Sometimes, voters find no right or clean candidate to vote for. In that case, while exercising their right to vote, they have to cast their votes either for NOTA (None of the Above) or the least undeserving/least unacceptable candidate (the all too familiar “lesser evil”). Knowing the fact that NOTA does not hold any electoral value, (i.e., even if the maximum votes are for NOTA, the candidate with maximum vote share will still be the winner), many voters end up casting their vote in favour of the least undeserving candidate, lest their vote should go to waste. (Here, “least undeserving candidate” means the lesser of the evils i.e. best among the worst – good person in a group of bad persons).

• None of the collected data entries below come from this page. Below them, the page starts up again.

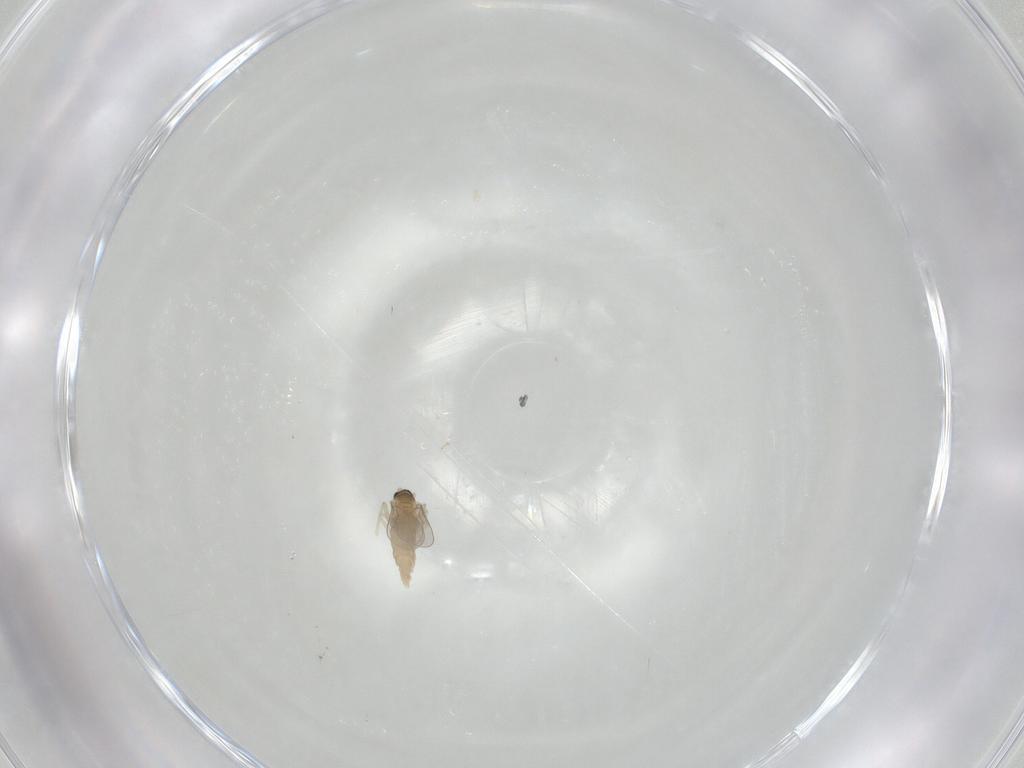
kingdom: Animalia
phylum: Arthropoda
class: Insecta
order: Diptera
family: Cecidomyiidae
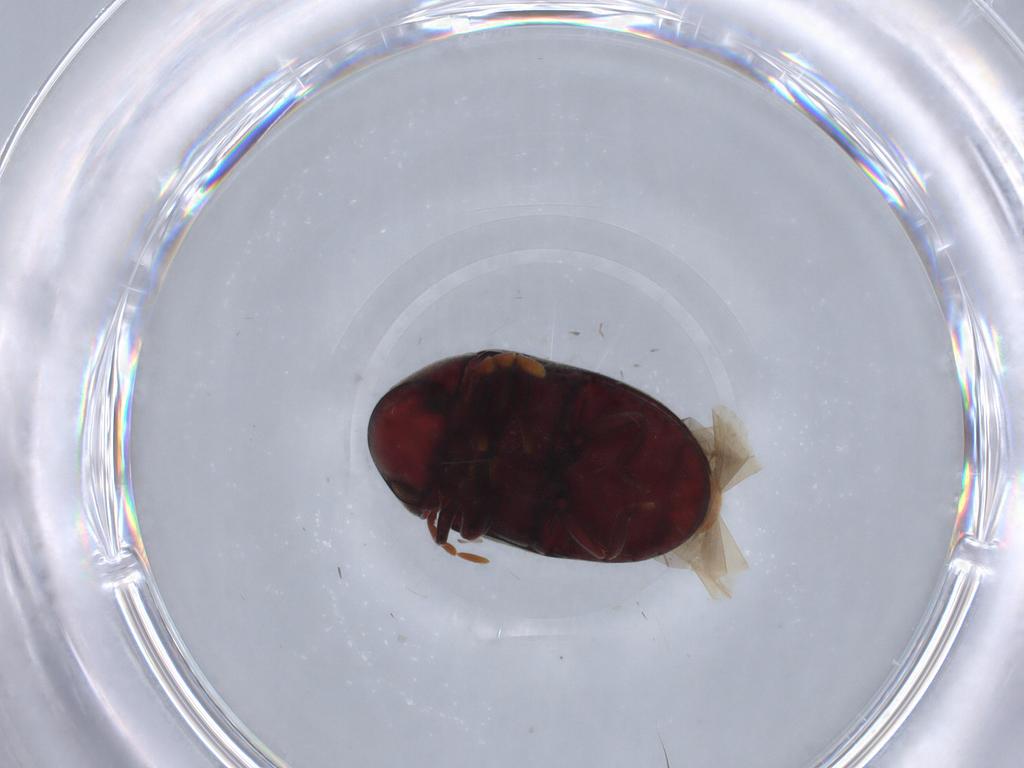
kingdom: Animalia
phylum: Arthropoda
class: Insecta
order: Coleoptera
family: Ptinidae
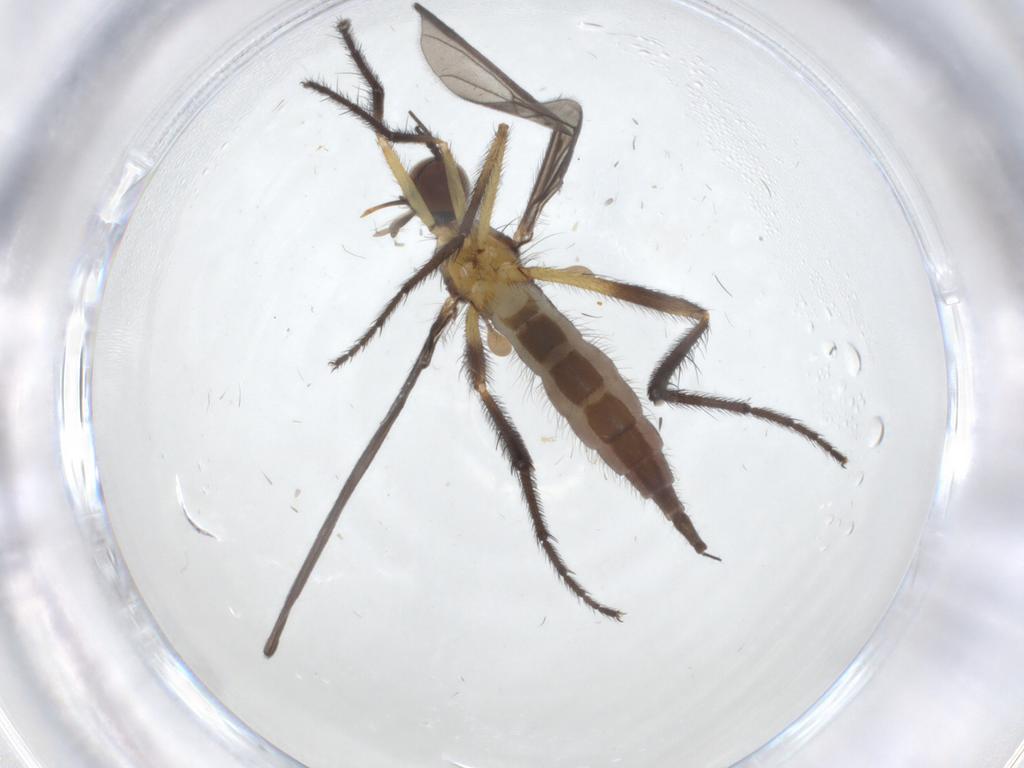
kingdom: Animalia
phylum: Arthropoda
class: Insecta
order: Diptera
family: Empididae
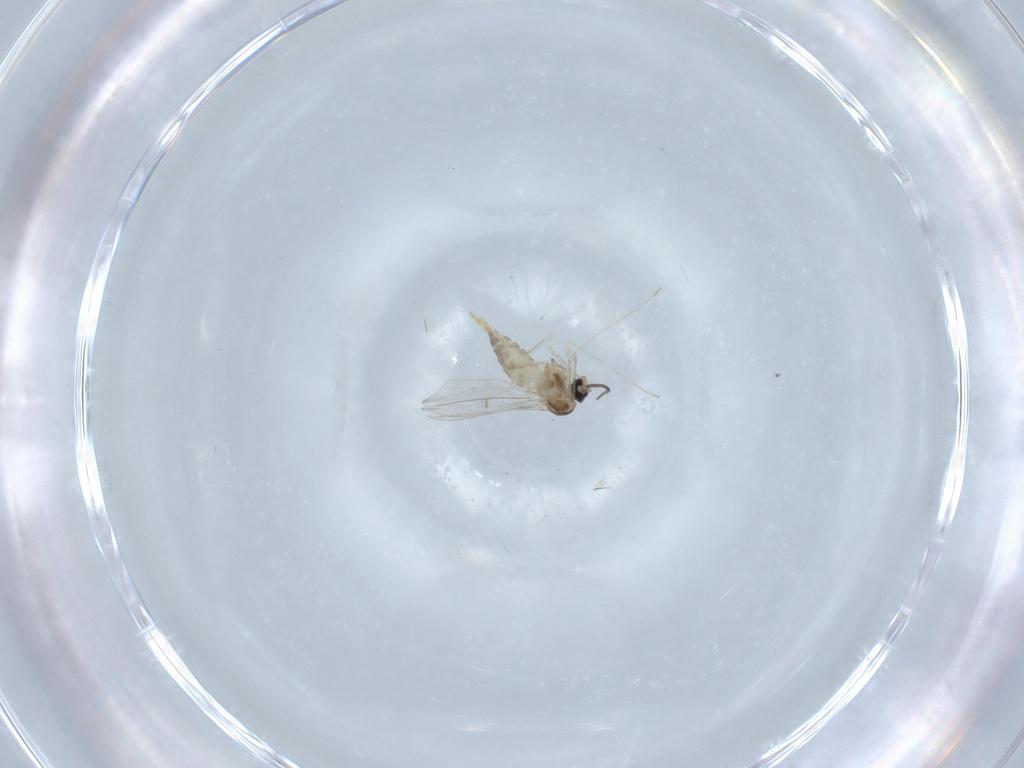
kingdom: Animalia
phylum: Arthropoda
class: Insecta
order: Diptera
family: Cecidomyiidae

Similarly, if the voter believes that the most preferred candidate cannot win, the voter may be tempted to vote for the most favoured viable candidate, as a necessary evil or the lesser of the evils. However, in both the conditions, their vote is blended in with millions of others. There is no way to register their dissatisfaction with the choices the political parties have given them. There is no way to separate those who voted for the lesser of the evils, from those who voted because they actually liked the candidate.
If voters, who are regularly unhappy with the viable candidates, vote for the lesser evil, election after election, their votes will be taken for granted by the political parties.
There is a need to allow voters full expressivity, and the Election Commission of India is bound to provide an appropriate mechanism in the electronic voting machine (EVM) for the effective exercise of such a right. In the Hon’ble Supreme Court’s ruling, while directing the Election Commission of India to introduce a “None of the Above” button in EVMs, also said, “Democracy is all about choice. This choice can be better expressed by giving the voters an opportunity to verbalize themselves, unreservedly, and by imposing least restrictions on their ability to make such a choice.”
The Election Commission of India should provide an extra red button in the balloting unit of EVM, along with the blue button, against the names of all the contesting candidates. The voter can record his/her vote for the candidate as the “least undeserving candidate”, by pressing the red button, next to the candidate’s name.
Alternatively, the Election Commission of India could provide a separate panel, printed with “Least Undeserving Candidate”, on the ballot paper below NOTA. This ballot paper shall be affixed on the ballot unit of the EVM. The voter could then record his vote for the candidate, as the “least undeserving candidate”, by pressing the button next to that option; within seven seconds of pressing the button next to the candidate, he considers as the least undeserving.
“Least Undeserving Candidate” votes should be counted and indicated in the final result chart. The value of the vote given to “Least Undeserving Candidate” should be the same, like that of the value of the general vote. Total votes received by the candidate will be the sum of general votes and “Least Undeserving Candidate” votes. I believe the “Least Undeserving Candidate” option will ensure maximum participation of the public in the election. People not satisfied with the candidates will have a reason to go to the election booth and register their dissatisfaction. And looking at the figures of “Least Undeserving Candidate”, political parties and candidates will be able to understand where they stand in the eyes of the public.